[Pixman] [PATCH] Add support for aarch64 neon optimization

Tue Apr 5 10:28:19 UTC 2016

> It looks like you have used an automated process to convert the AArch32
> NEON code to AArch64. Will you be able to repeat that process for other
> code, or at least assist others to repeat your steps?

Sorry, but I've wrote before, all of the patch were converted by hand.
"converter script" didn't work correctly.
# But the script was very helpful for me to understand the difference
# between aarch32 and aarch64 :)

> The reason I ask is that I have a large number of outstanding patches to
> the ARM NEON support.

Hmm...
How should we proceed the implementation ?

I've seen a comment that current (and I've based) pixman-arm-neon-asm*.S
were optimized on older Cortex-A8. And, your new patches seem to be
working well on latest Cortex chips.
If so, we should first apply your latest patch to the master, and then,
someone (or I ?) do the conversion to aarch64 again. It would be good both
aarch32 and aarch64 worlds.

# FYI: I've spent 1 week to convert all of the code,
# and 2 weeks to pass all tests.

On 5 April 2016 at 03:53, Ben Avison <bavison at riscosopen.org> wrote:
> On Sat, 02 Apr 2016 13:30:58 +0100, Mizuki Asakura <ed6e117f at gmail.com>
> wrote:
>>
>> This patch only contains STD_FAST_PATH codes, not scaling (nearest,
>> bilinear) codes.

• _Entries shown_:
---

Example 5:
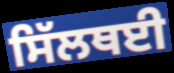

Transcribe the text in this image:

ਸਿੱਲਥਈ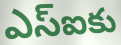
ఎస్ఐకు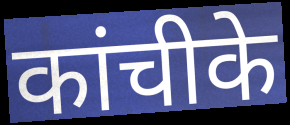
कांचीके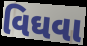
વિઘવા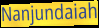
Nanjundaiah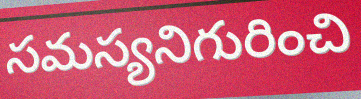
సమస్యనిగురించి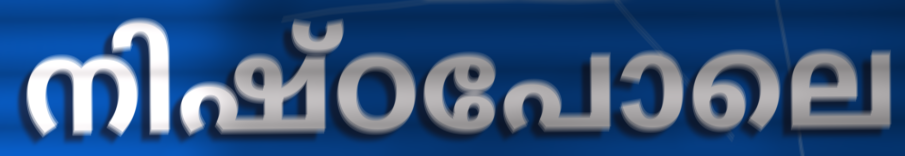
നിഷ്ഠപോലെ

...

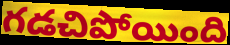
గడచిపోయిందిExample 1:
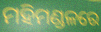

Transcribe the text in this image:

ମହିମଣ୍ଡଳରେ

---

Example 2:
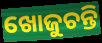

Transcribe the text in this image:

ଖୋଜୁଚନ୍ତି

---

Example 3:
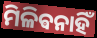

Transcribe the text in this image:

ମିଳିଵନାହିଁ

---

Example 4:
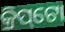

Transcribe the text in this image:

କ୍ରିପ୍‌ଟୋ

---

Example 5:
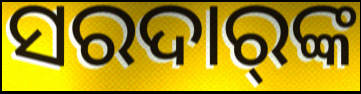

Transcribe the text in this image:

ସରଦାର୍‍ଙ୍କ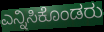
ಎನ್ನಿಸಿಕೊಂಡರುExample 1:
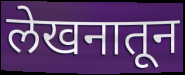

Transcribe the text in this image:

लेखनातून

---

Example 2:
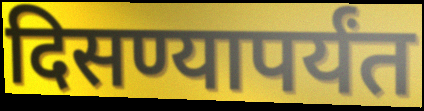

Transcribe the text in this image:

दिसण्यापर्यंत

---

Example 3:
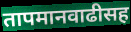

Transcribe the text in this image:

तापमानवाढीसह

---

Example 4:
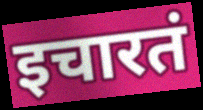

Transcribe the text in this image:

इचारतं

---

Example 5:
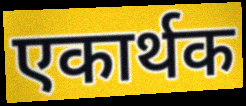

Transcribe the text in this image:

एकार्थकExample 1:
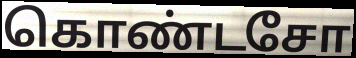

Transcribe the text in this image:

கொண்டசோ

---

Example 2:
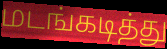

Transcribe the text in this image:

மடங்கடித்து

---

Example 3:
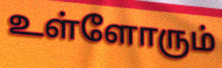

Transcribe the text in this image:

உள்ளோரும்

...

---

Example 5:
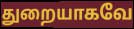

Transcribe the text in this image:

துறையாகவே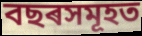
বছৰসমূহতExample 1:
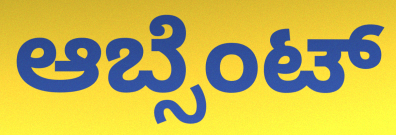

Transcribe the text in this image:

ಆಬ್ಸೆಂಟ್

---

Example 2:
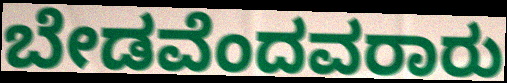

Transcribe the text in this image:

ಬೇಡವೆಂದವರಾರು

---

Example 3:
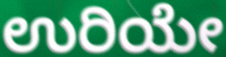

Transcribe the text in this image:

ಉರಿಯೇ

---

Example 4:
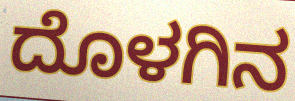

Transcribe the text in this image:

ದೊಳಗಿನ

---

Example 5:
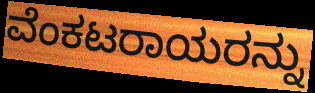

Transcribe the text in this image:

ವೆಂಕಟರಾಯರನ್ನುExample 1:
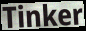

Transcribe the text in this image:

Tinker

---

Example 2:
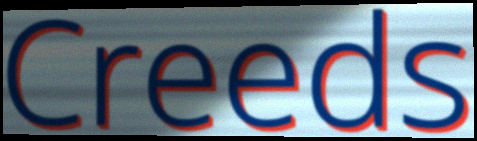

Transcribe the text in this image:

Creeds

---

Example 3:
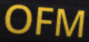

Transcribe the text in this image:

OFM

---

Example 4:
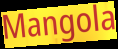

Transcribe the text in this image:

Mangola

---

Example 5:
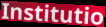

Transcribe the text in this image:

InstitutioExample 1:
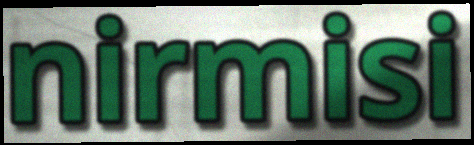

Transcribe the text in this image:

• _What is asked_:
A - How long does the pixman aarch64 patch thread say it took to convert all of the code?
B - Output the portion of the pixman aarch64 patch thread between "Tue Apr 5 10:28:19" and "and aarch64 :)", inclusive.

• _Solutions_:
A - One week.

B -
Tue Apr 5 10:28:19 UTC 2016

> It looks like you have used an automated process to convert the AArch32
> NEON code to AArch64. Will you be able to repeat that process for other
> code, or at least assist others to repeat your steps?

Sorry, but I've wrote before, all of the patch were converted by hand.
"converter script" didn't work correctly.
# But the script was very helpful for me to understand the difference
# between aarch32 and aarch64 :)